Now that predictive analytics are hotter than ever in higher education, it's probably a good idea to review a few fundamentals for those who are just starting to sip from the cup of possibilities.
WHY PREDICTIVES? Predictive analytics have been used in a wide variety of settings, including higher education, to manage finances, inventory, operations, assets and resources. Increasingly, higher ed institutions are turning to business intelligence for enrollment management and student recruitment. The next great wave for predictive analytics adoption in higher education is focusing on institutional performance outcomes and individualized student success.
WHY COLLEGES NEED TO CARE: The more that colleges and universities are being held accountable for achieving specific performance outcomes (e.g., improved student retention, better completion rates for college students), the more predictive analytics will be touted as a solution for anticipating risks likely to be encountered while trying to achieve those outcomes.
SIMPLY KNOWING WHO IS AT RISK ISN'T ENOUGH. Knowing how to mitigate risks and how different students can be better served with targeted interventions and support makes predictions actionable. Predictions without action don't really matter very much to anyone.
BEWARE THE BRIGHT AND SHINY: It's going to be a little bit like the early days of the first dot.com out there, with lots of solutions available and even more promises about all the great things that those interventions and solutions can do (!!!). How will you know who to believe? How will you know what's right for you? You owe it to yourself to be informed.
THERE IS NO SINGLE "RIGHT WAY" TO CONDUCT PREDICTIVE ANALYSES. There are many techniques used to conduct predictive analyses. Typically one chooses the technique or techniques likely to yield results for the kinds of predictions one wants to make.
For example, if you are interested in predicting a discrete attribute you might be likely to use techniques including Logistic Regression, Decision Trees (CHAID, CART, Random Forest), Naïve Bayes, Support Vector Machine, Survival Analysis or Neural Networks. If you were more interested in predicting a continuous attribute, you'd look toward techniques such as Multiple Linear Regression, Time series or Decision Trees (CHAID, CART, Random Forest). If you were most interested in common groups, you might consider Hierarchical k-nearest neighbors, Neural Networks or Decision Trees (CHAID, CART, Random Forest).
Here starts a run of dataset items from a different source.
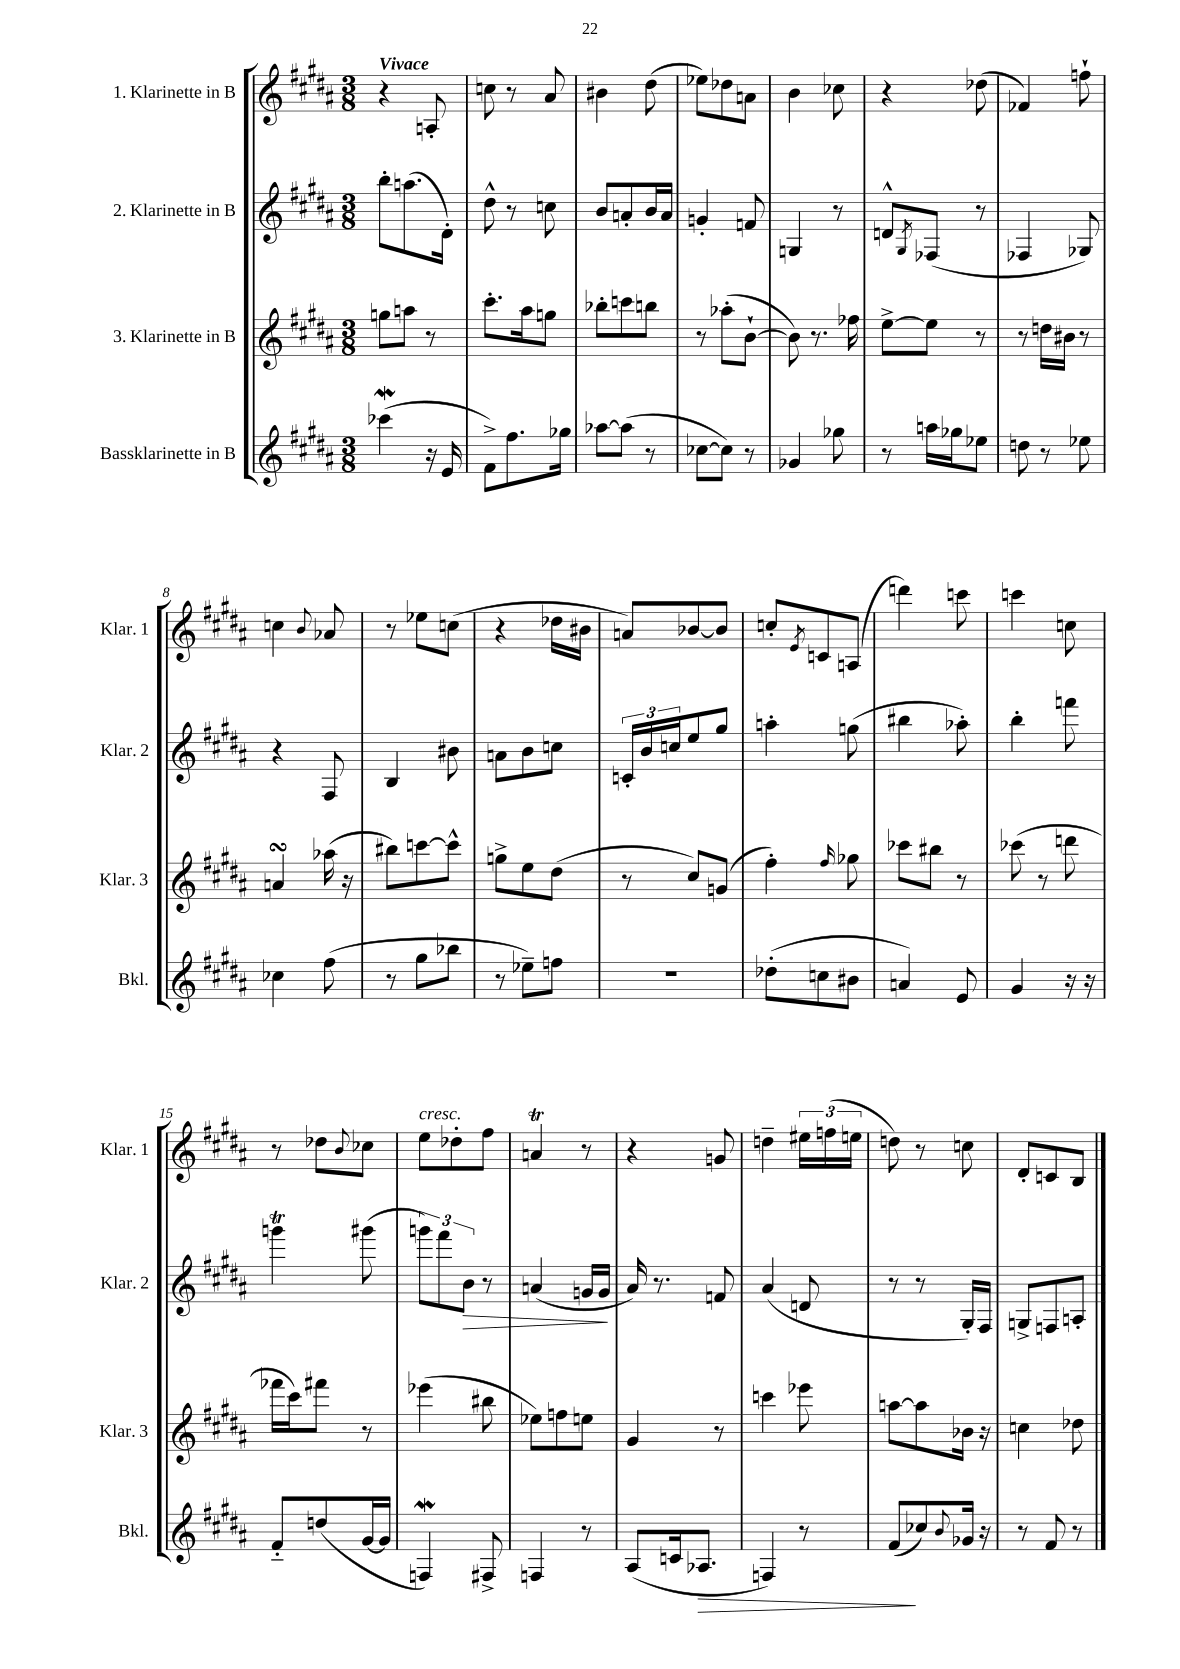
<<
\new StaffGroup <<
\new Staff = "s0" \with { instrumentName = "1. Klarinette in B" shortInstrumentName = "Klar. 1" } {
    \clef treble \key b \major \numericTimeSignature \time 3/8 \tempo "Vivace"
    r4 a8-. |
    c''8 r8 ais'8 |
    bis'4 dis''8( |
    ees''8) des''8 a'8 |
    b'4 ces''8 |
    r4 des''8( |
    fes'4) f''8-! |
    c''4 \appoggiatura { b'8 } aes'8 |
    r8 ees''8 c''8( |
    r4 des''16 bis'16 |
    a'8) bes'8~ bes'8 |
    c''8-. \acciaccatura { e'8 } c'8 a8( |
    d'''4) c'''8 |
    c'''4 c''8 |
    r8 des''8 \appoggiatura { b'8 } ces''8 |
    e''8^\markup { \italic "cresc." } des''8-. fis''8 |
    a'4\trill r8 |
    r4 g'8 |
    d''4-- \tuplet 3/2 { eis''16 f''16( e''16 } |
    d''8) r8 c''8 |
    dis'8-. c'8 b8 \bar "|." |
}
\new Staff = "s1" \with { instrumentName = "2. Klarinette in B" shortInstrumentName = "Klar. 2" } {
    \clef treble \key b \major \numericTimeSignature \time 3/8
    b''8-. a''8.( dis'16-.) |
    dis''8-^ r8 c''8 |
    b'8 a'8-. b'16 a'16 |
    g'4-. f'8 |
    g4 r8 |
    d'8-^ \acciaccatura { gis8 } fes8( r8 |
    fes4 ges8) |
    r4 fis8 |
    b4 bis'8 |
    a'8 b'8 c''8 |
    \tuplet 3/2 { c'16-. b'16 c''16 } e''8 gis''8 |
    a''4-. g''8( |
    bis''4 aes''8-.) |
    b''4-. f'''8 |
    g'''4\trill gis'''8( |
    \tuplet 3/2 { g'''8) fis'''8 b'8\> } r8 |
    a'4( g'16 g'16\! |
    ais'16) r8. f'8 |
    ais'4( d'8 |
    r8 r8 gis16-.) fis16 |
    g8-> f8 a8-. \bar "|." |
}
\new Staff = "s2" \with { instrumentName = "3. Klarinette in B" shortInstrumentName = "Klar. 3" } {
    \clef treble \key b \major \numericTimeSignature \time 3/8
    g''8 a''8 r8 |
    cis'''8.-. ais''16 g''8 |
    bes''8-. c'''8 b''8 |
    r8 aes''8-.( b'8~-! |
    b'8) r8. fes''16 |
    e''8~-> e''8 r8 |
    r8 d''16 bis'16 r8 |
    a'4\turn aes''16( r16 |
    bis''8) c'''8~ c'''8-^ |
    g''8-> e''8 dis''8( |
    r8 cis''8) g'8( |
    fis''4-.) \grace { fis''16 } ges''8 |
    ces'''8 bis''8 r8 |
    ces'''8( r8 d'''8 |
    fes'''16 cis'''16) fis'''8 r8 |
    ees'''4( bis''8 |
    ees''8) f''8 e''8 |
    gis'4 r8 |
    c'''4 ees'''8 |
    a''8~ a''8 bes'16 r16 |
    c''4 des''8 \bar "|." |
}
\new Staff = "s3" \with { instrumentName = "Bassklarinette in B" shortInstrumentName = "Bkl." } {
    \clef treble \key b \major \numericTimeSignature \time 3/8
    ces'''4\mordent( r16 e'16 |
    fis'8->) fis''8. ges''16 |
    aes''8~ aes''8( r8 |
    ces''8~ ces''8) r8 |
    ges'4 ges''8 |
    r8 a''16 ges''16 ees''8 |
    d''8 r8 ees''8 |
    ces''4 fis''8( |
    r8 gis''8 bes''8 |
    r8 ees''8--) f''8 |
    r4. |
    des''8-.( c''8 bis'8 |
    a'4) e'8 |
    gis'4 r16 r16 |
    fis'8-_ d''8( gis'16~ gis'16 |
    f4\mordent) fis8-> |
    f4 r8 |
    ais8( c'16 aes8.\> |
    f4) r8 |
    fis'8\!( ces''8) \appoggiatura { b'8 } ges'16 r16 |
    r8 fis'8 r8 \bar "|." |
}
>>
>>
Selecting the right techniques used for conducting predictive analyses have a lot to do with knowing the questions that the predictions will help answer, or the performance problems that are likely to be solved. Speaking of which...
START WITH A PROBLEM TO SOLVE: Sorry to burst your bubble but predictive analytics don't work quite like Magic 8-Ball. Not even Hadoop technologies do that. Answers simply do not emerge fully formed from the mists of your analytic techniques. It's easier to focus on solving a problem (e.g. what causes students to drop out? Are these causes common in all settings?) or finding a new opportunity (e.g. what motivates students to complete courses faster?). Your problem statements and queries will help you focus on finding data sources and selecting techniques for analyses that are likely to reveal the patterns you seek.